- Born: 1971
- Died: July 11, 2004 (aged 32) Manipur, India

= Thangjam Manorama =

Indian murder victim

Thangjam Manorama (1971–2004) was a 32-year-old woman activist from Manipur, India who was killed by the Indian paramilitary unit 17th Assam Rifles on 11 July 2004. Her bullet-ridden and badly mutilated dead body was found abandoned three kilometers away from her home where she was arrested the night before. She was shot several times. Official investigations recorded that she was tortured and raped before being killed.

== Disparities in official version ==
At the time of the arrest, no incriminating items were found, as per the arrest memo. Later it was stated that a grenade and other items had been seized from her home.

Assam Rifles claimed that she was shot while trying to escape. However, no blood was found near the body despite six bullet wounds. No soldier was identified as having tried to run or detain her.

Given these disparities, a commission of inquiry was set up by the Manipur government in 2004, and submitted its report in Nov 2004.
However, the Gauhati High court also looked into the matter and ruled that since the Assam Rifles had been deployed
under the Armed Forces (Special Powers) Act, 1958, the state government did not have jurisdiction over them,
and the case should be dealt with by the central government. Thus, the report was never released subject to this judgment.

==Protests against the AFSPA==

The failure to assign culpability in the alleged rape and murder case led to widespread and extended protests in Manipur and Delhi.

Five days after the killing, around 30 middle-aged women walked naked through Imphal to the Assam Rifles headquarters, shouting: "Indian Army, rape us too... We are all Manorama’s mothers."
Noted author M. K. Binodini Devi returned her Padma Shree award in protest.
Protests continued in 2004 and over the years.

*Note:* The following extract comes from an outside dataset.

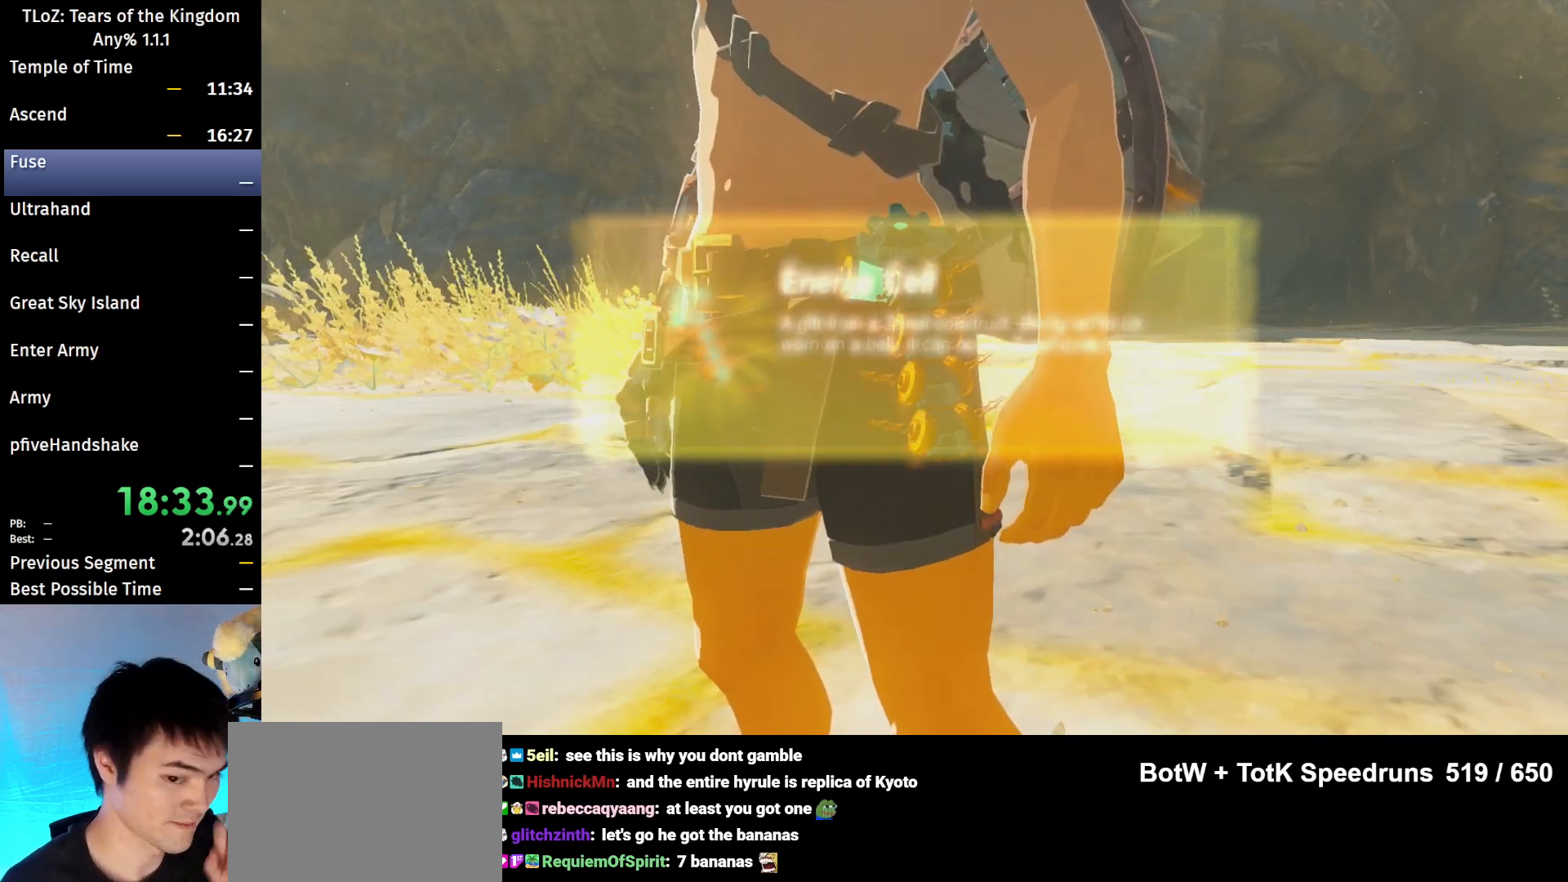
{"buttons": [], "left_stick": "center", "right_stick": "center", "events": [[33, "B", "up"], [100, "B", "down"], [167, "B", "up"], [267, "B", "down"], [333, "B", "up"], [400, "B", "down"], [433, "B", "up"]]}
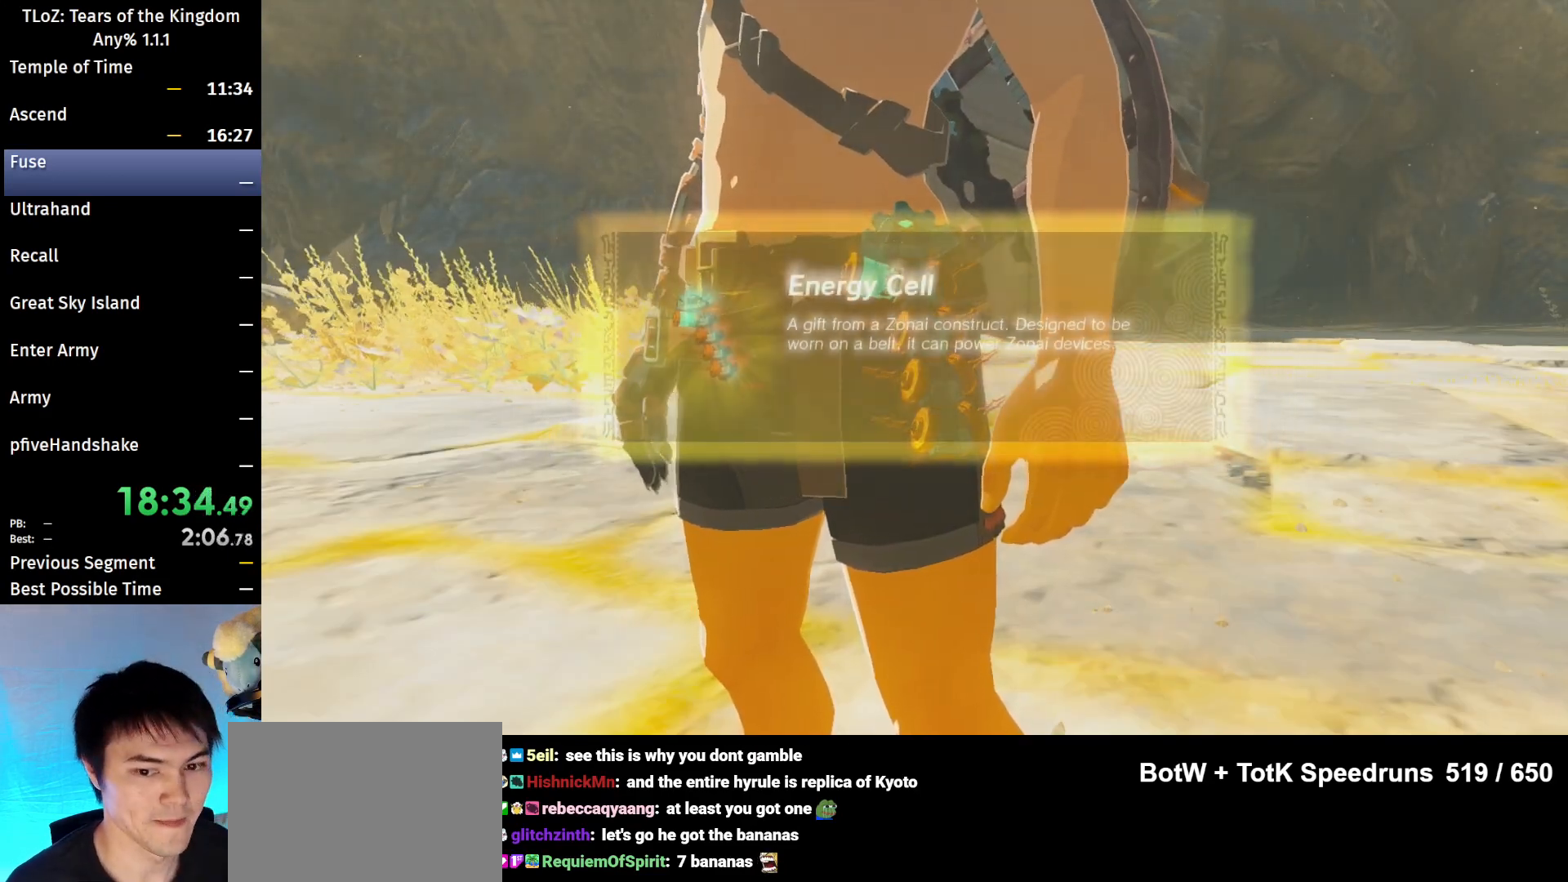
{"buttons": [], "left_stick": "up-right", "right_stick": "center", "events": [[33, "B", "down"], [67, "B", "up"], [133, "B", "down"], [200, "B", "up"], [267, "B", "down"], [300, "B", "up"], [333, "left_stick", "up"], [433, "left_stick", "up-right"]]}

In early 2012, the Justice Varma committee includes measures for reviewing AFSPA as part of a set of steps to reduce violence against women; these measures are partly been attributed to the protests involving Manorama.

In December 2014, in a case filed at Supreme Court of India, the apex court told to government to pay a compensation of Rs. 10 lakhs to Manorama's family. The case was accepted for hearing in the court. It was seen as a partial victory, but the doubt remains, as, even in the past, compensations were declared for victims of AFSPA, but courts could not deliver any judgement against security personnel for awarding punishment.